As the name had been on the list of possible Model UN names and I did not see anything wrong with it, the decision was made and the name of the Model UN to this day stayed the same. However, I now do recall of sometimes hearing some awkward giggles and seeing some students pulling funny faces when I used to say “Mini MUN” rather than “Mini Model UN”. Nevertheless, I ignored it during the first edition of Mini MUN and thought that it just must be something that high school students do when there is an outsider coming to their school.
This year I organized Mini MUN for the second time. The simulation went well and we had added one committee more and had this time around the pleasure of having students participating in the simulation from other nearby high schools. However, I still did hear some awkward giggles and saw some funny faces among my delegates whenever I said “Mini MUN” throughout the conference.
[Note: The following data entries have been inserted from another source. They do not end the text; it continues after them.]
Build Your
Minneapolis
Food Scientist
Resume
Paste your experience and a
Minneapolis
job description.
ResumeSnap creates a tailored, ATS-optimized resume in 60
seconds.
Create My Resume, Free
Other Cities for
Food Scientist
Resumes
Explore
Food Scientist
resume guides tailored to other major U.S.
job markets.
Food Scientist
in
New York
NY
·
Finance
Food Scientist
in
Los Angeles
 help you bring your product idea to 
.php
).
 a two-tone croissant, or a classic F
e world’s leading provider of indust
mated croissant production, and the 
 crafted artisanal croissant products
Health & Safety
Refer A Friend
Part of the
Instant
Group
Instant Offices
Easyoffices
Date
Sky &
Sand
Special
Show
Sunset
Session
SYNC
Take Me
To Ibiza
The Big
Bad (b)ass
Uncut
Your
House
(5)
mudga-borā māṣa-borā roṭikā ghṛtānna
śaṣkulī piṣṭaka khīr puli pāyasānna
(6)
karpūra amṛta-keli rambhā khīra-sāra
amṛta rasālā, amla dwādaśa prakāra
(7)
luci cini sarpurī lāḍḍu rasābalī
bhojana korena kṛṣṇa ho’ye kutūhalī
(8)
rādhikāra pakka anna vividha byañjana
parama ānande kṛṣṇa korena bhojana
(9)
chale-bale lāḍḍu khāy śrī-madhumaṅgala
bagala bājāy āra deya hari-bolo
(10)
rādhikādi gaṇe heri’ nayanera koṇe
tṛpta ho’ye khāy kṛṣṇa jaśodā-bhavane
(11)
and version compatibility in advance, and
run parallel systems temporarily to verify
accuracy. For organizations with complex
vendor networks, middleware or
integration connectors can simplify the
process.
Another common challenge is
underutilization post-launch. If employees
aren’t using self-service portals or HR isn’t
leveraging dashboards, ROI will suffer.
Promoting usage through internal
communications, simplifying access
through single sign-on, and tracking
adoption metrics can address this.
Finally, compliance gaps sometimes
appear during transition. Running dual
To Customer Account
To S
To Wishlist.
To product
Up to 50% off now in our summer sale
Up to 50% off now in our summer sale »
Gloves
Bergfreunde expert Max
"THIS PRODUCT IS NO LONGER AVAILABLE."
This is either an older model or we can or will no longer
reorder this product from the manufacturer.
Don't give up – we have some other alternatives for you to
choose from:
After the conference I happened to meet a few of the students in the city center of Tallinn, which is not a very big surprise in a country with a population of 1.3 million people. I was asked by them if I knew what “munn” means in Estonian language. I had no clue what it meant so I told them that I did not know. They told me that it means the sex organ of a man.
The first reaction I had was being in disbelief. You must understand that it is rather shocking to hear that you have been organizing a conference for high school level students for two years, which has had a very different meaning to them than what you had in mind. I also thought of changing the name from “Mini MUN” to Mini Model UN”, but I have also realized that with such creative delegates, it would not be a very classy move but the best would be to be able to laugh about one’s own mistakes for being the funny foreigner who does not speak the local language.
After telling some of my good friends from the Model UN society, one of them had a great idea of adding an introduction to the next years “Mini MUN” edition, which would be as follows:
“Are you tired of your everyday routine and would like to have some first-hand experience of what a real MUN feels like? Don't think too much about it! Join us today to experience the greatest MUN (we don't care about the size, rather how well it works) that Estonia has ever seen! PS: this is a group exercise with educational purposes, conceived to enhance the knowledge and the confidence of participants. We welcome both first-timers and experienced candidates. DON'T BE SHY!”
I am very convinced that the students would love such an introduction. However, what my experience with organizing Model UN’s for high school level students is that one has to be extra careful when choosing the name for it as they are a very creative bunch!